REPUBLIKA.CO.ID, YOGYAKARTA -- Saat pandemi belum tertangani dengan baik, fokus Indonesia malah beralih ke mural-mural jalanan yang menggelitik. Aparat yang seharusnya membantu penanganan krisis, justru memberi perhatian khusus menghapus mural-mural kritis.
Di Yogyakarta, kondisi ini disoroti Aliansi Rakyat Bergerak atau lebih dikenal dengan gerakan Gejayan Memanggil. Secara kreatif, mereka membuat semacam lomba dengan tajuk Lomba Mural Dibungkam, sebagai tanggapan sikap aparat yang reaktif.
Diadakan mulai 23-31 Agustus 2021, cara berpartisipasi peserta adalah hanya dengan mengunggah ke akun Instagram pribadi dan melakukan tag ke akun @gejayanmemanggil, dan konfirmasi melalui direct message ke akun Gejayan Memanggil dengan kode "Lomba Dibungkam."
Kriteria juri di antaranya adalah keberanian, semangat melawan, diapresiasi rakyat, tidak SARA (rasis) dan aparat merespons cepat menghapus mural. Salah satu hadiahnya, karya dipasarkan dan 50 persen keuntungan disalurkan untuk gerakan 'Rakyat Bantu Rakyat'.
"Aksi pemberontakan adalah respons di mana suara-suara rakyat tidak lagi didengar. Begitupun mural, ia adalah representasi perasaan rakyat yang tidak diberitakan, bahkan mereka hilangkan karena mereka tidak senang melihat rakyat punya kesadaran," tulis admin Gejayan Memanggil.
Salah satunya ada di bawah perlintasan kereta api dekat Stasiun Tugu Yogyakarta, yang sejak lama sudah jadi wadah seniman Yogyakarta menuangkan aspirasi. Di sana, terdapat mural besar bertuliskan 'DIBUNGKAM' yang belakangan tampak coba dihapus.
Selain dari Yogyakarta, karya-karya mural datang dari daerah-daerah lain seperti Malang, Semarang, dan Tangerang. Salah satu karya mural yang cukup sederhana tapi menarik perhatian bertuliskan 'Urus Saja Moralmu, Jangan Urus Muralku.'
Aktivis sosial dari Yogyakarta, Baharuddin Kamba menilai, karya-karya seni seperti mural tidak perlu dikhawatirkan. Sebab, mural itu hanya bagian dari ekspresi oleh rakyat dalam menyampaikan pendapatnya, yang kebetulan dilakukan seniman-seniman.
Lagipula, ia meyakini, ketika mural-mural itu dihapuskan akan muncul mural-mural lain baik di tempat-tempat yang sama atau lokasi-lokasi yang berbeda. Karenanya, Kamba berpendapat, sebaiknya diberikan ruang saja untuk rakyat mengekspresi diri.

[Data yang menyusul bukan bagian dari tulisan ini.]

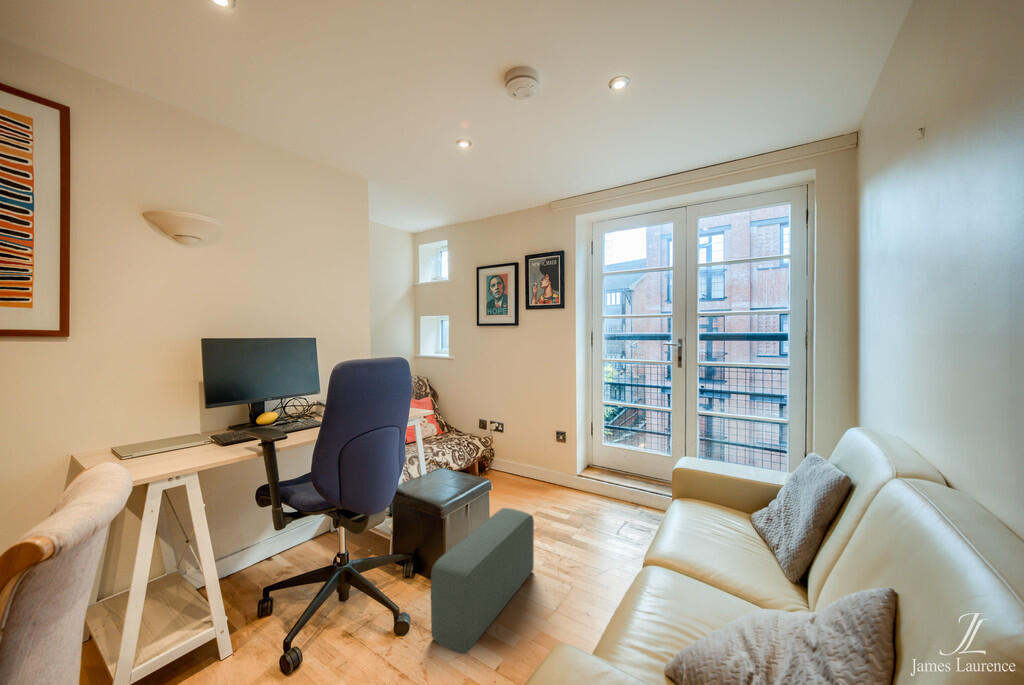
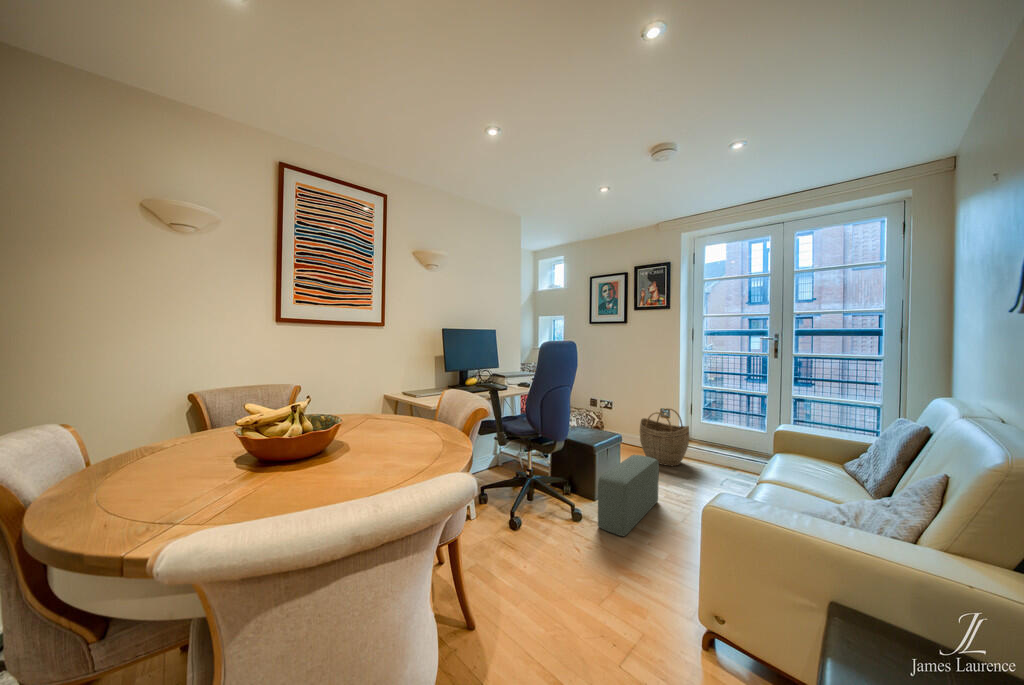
woven basket: none [529,430,586,505] -> present [640,408,689,466]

Kemudian, Kamba menekankan, jika perlu masyarakat diberikan pemahaman bahasa yang santun seperti apa sebagai edukasi. Terlebih, tindakan reaktif tidak diberlakukan kepada baliho-baliho politik yang banyak muncul saat rakyat hadapi situasi sulit.
"Baliho politik itu menurut saya juga mengganggu estetika pemandangan, kalau kita ingin melihat Merapi tertutup baliho, kalau ingin melihat Keraton tertutup baliho," kata Kamba kepada Republika, Rabu (25/8).
Kamba mengingatkan, harus ada solusi jangka pendek dan jangka panjang bagi rekan-rekan yang memang memiliki bakat seni. Ia menyarankan, diberikan saja ruang yang boleh bagi masyarakat membuat mural dan bahasa seperti apa yang dianggap santun.
Jika perlu, kata Kamba, didatangkan saja ahli-ahli bahasa untuk menerangkan kepada masyarakat, mana bahasa yang dianggap santun dan mana bahasa yang dianggap tidak santun. Sehingga, masyarakat bisa terus mengingatkan tanpa menyinggung siapapun.
Bahkan, ia melihat, dari mural-mural belakangan ini, teman-teman seniman itu hanya mengingatkan kepada pemerintah agar penanganan pandemi benar-benar dilakukan. Belum lagi, sudah ada pengalaman bantuan sosial saja masih tega dikorupsi menteri.
"Intinya, tidak perlu dikhawatirkanlah karya-karya seni mural tersebut karena cara orang itu berbeda-beda, lagipula sejak zaman dulu sudah ada kenapa dikhawatirkan? Itu bagian dari kritik dengan cara mereka sendiri, apa yang perlu dikhawatirkan?" ujar Kamba.